→ **WORK REQUIRED**
Beginning with the line that has "списках Міністерства внутрішніх справ." and ending with the line that has "最後の理科が終了するのが午後3時10分。", retype the entries below exactly, except for the pictures.

→ **DATA EXTRACTS**

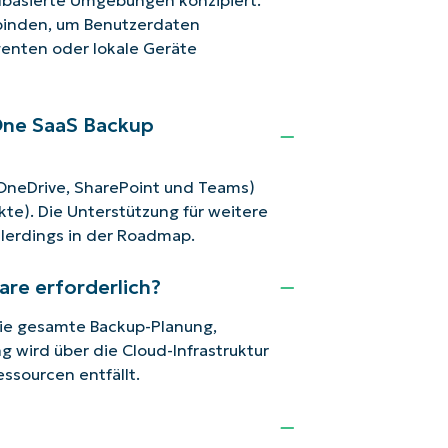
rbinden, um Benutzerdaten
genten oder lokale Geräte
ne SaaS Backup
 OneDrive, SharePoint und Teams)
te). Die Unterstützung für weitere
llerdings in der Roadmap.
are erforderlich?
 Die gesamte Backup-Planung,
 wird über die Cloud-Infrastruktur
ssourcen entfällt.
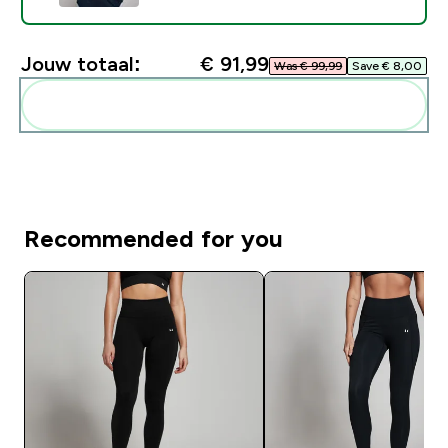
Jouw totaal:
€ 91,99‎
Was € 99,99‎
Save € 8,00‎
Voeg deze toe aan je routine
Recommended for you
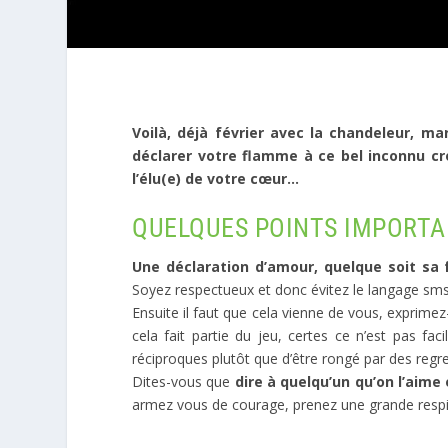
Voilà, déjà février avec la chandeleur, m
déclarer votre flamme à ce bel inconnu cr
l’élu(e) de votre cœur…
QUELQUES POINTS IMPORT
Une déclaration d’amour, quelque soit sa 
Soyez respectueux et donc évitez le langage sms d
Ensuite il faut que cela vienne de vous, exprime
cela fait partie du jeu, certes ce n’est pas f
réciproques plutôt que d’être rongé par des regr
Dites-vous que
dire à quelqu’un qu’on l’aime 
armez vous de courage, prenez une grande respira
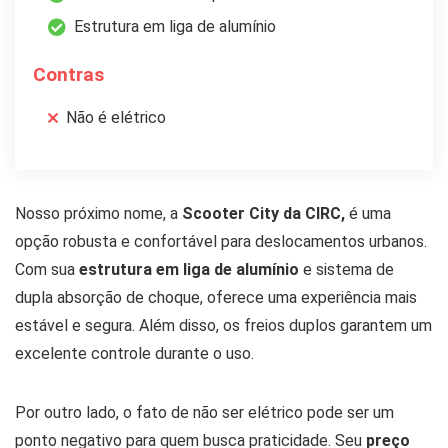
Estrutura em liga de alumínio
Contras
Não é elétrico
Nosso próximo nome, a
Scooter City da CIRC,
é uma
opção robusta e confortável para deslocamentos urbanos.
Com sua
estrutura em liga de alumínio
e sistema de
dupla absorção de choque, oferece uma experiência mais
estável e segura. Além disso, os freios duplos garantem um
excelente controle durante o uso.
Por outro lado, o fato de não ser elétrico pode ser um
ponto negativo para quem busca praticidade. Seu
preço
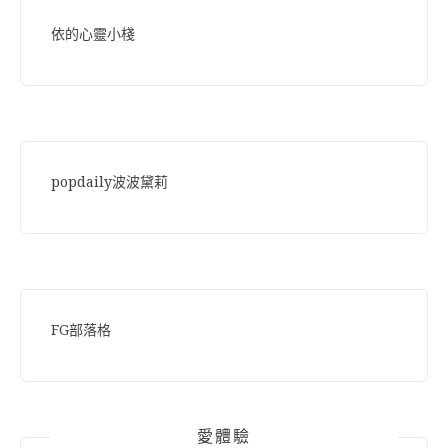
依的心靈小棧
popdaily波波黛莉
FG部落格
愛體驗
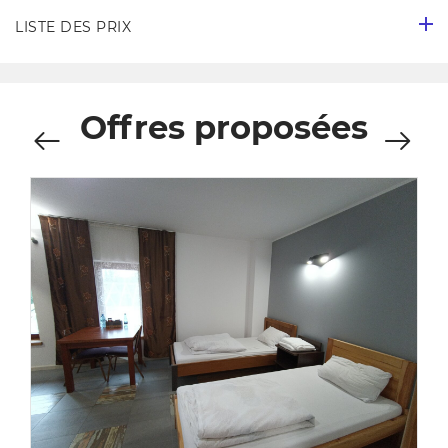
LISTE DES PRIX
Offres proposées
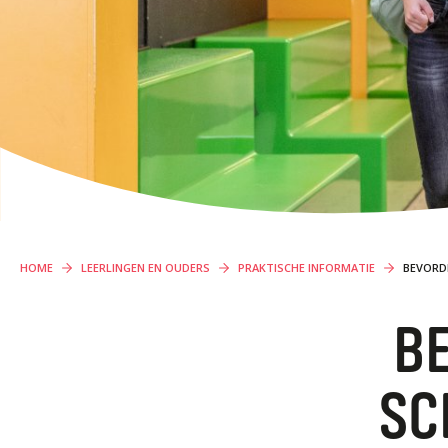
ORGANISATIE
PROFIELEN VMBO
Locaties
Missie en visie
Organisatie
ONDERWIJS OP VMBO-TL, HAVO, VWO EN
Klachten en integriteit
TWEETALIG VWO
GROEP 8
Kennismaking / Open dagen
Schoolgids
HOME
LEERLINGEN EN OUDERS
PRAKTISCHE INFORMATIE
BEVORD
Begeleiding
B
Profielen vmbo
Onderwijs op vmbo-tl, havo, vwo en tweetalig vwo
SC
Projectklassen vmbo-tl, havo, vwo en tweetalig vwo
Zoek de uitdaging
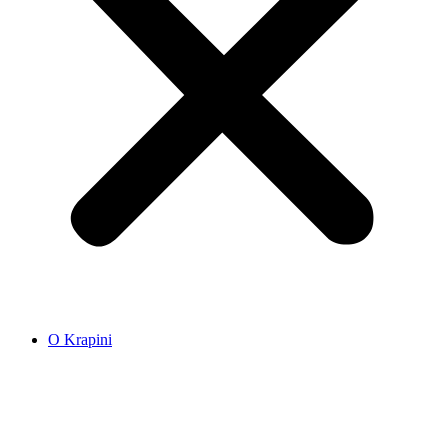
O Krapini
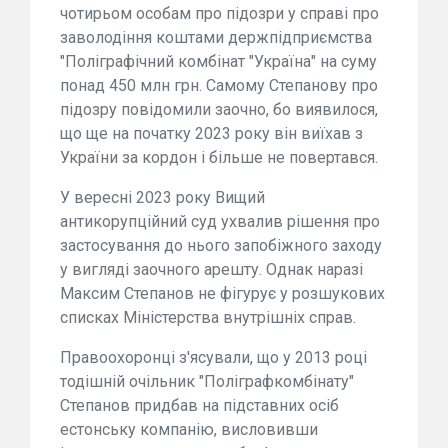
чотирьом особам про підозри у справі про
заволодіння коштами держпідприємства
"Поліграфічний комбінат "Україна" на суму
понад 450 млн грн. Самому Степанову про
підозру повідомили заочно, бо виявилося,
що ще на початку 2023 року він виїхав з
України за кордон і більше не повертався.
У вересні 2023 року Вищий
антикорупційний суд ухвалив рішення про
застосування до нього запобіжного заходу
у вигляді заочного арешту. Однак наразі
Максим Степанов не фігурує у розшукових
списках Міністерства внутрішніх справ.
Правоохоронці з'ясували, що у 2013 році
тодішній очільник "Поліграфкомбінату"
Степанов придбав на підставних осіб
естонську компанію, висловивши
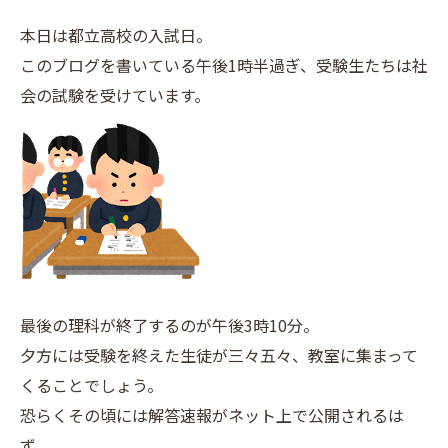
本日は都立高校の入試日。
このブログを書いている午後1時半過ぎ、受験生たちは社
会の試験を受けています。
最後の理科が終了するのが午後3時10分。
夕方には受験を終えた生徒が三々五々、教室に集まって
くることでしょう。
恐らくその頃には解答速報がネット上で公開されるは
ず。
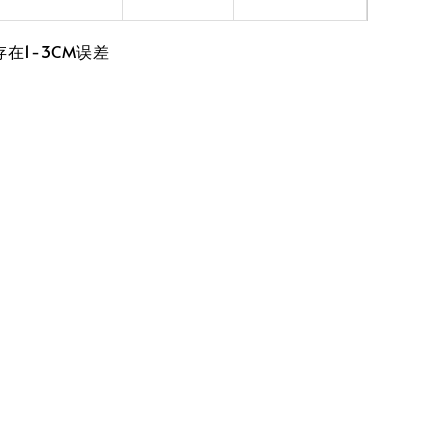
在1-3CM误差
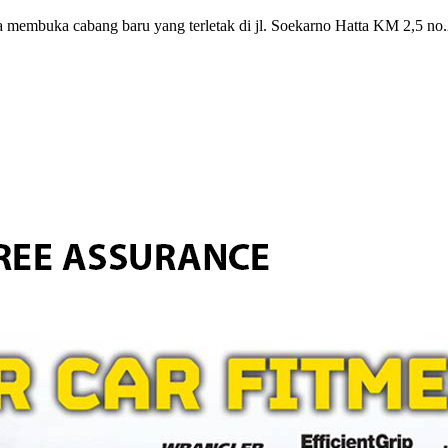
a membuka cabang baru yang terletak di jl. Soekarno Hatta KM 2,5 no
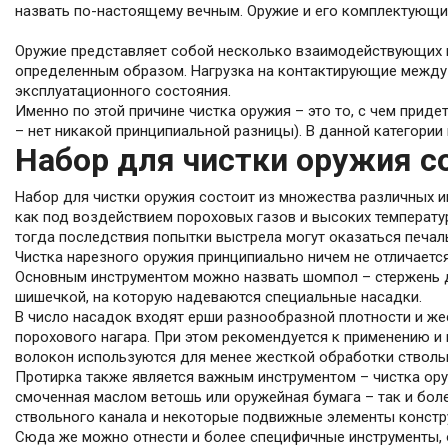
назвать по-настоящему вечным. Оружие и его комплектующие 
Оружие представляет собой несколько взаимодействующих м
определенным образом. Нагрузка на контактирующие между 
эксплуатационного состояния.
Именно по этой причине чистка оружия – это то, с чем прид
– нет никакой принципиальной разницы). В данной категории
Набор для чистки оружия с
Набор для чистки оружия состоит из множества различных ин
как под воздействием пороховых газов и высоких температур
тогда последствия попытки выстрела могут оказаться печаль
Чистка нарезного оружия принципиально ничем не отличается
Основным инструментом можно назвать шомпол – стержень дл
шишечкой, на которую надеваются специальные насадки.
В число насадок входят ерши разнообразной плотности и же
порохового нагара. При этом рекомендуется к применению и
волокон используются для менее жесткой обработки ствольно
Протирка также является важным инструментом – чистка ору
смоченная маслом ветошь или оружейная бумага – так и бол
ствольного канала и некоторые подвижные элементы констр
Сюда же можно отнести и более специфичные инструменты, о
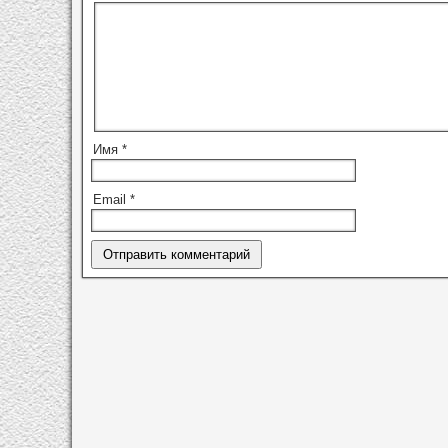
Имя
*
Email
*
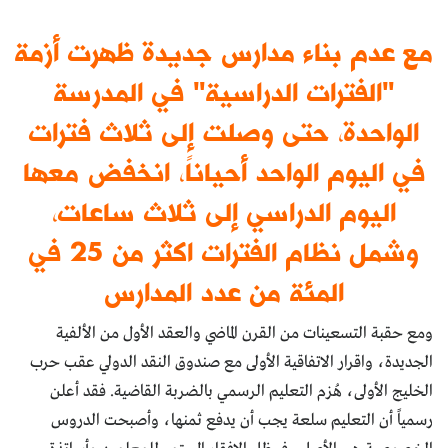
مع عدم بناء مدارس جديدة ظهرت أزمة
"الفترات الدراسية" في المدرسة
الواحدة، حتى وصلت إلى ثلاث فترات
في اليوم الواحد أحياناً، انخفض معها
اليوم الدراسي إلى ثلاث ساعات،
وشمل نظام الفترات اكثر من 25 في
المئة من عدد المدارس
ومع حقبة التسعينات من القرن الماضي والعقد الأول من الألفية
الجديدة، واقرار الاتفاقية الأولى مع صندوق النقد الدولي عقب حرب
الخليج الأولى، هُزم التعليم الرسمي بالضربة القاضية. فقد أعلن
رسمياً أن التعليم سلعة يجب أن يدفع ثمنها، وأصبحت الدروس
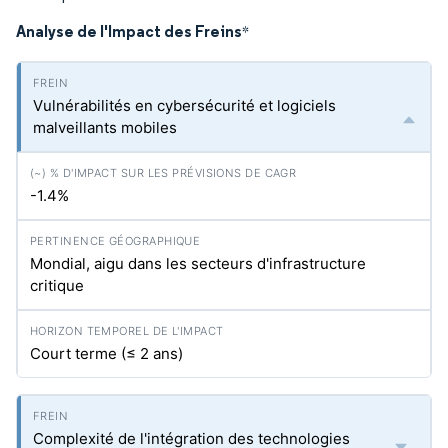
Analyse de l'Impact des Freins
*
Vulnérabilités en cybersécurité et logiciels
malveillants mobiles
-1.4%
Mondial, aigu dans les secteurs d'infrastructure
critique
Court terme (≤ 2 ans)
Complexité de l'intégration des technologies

→ **OUTPUT OF THE EXERCISE**
списках Міністерства внутрішніх справ.
Правоохоронці з'ясували, що у 2013 році
тодішній очільник "Поліграфкомбінату"
Степанов придбав на підставних осіб
естонську компанію, висловивши
本日は都立高校の入試日。
このブログを書いている午後1時半過ぎ、受験生たちは社
会の試験を受けています。
最後の理科が終了するのが午後3時10分。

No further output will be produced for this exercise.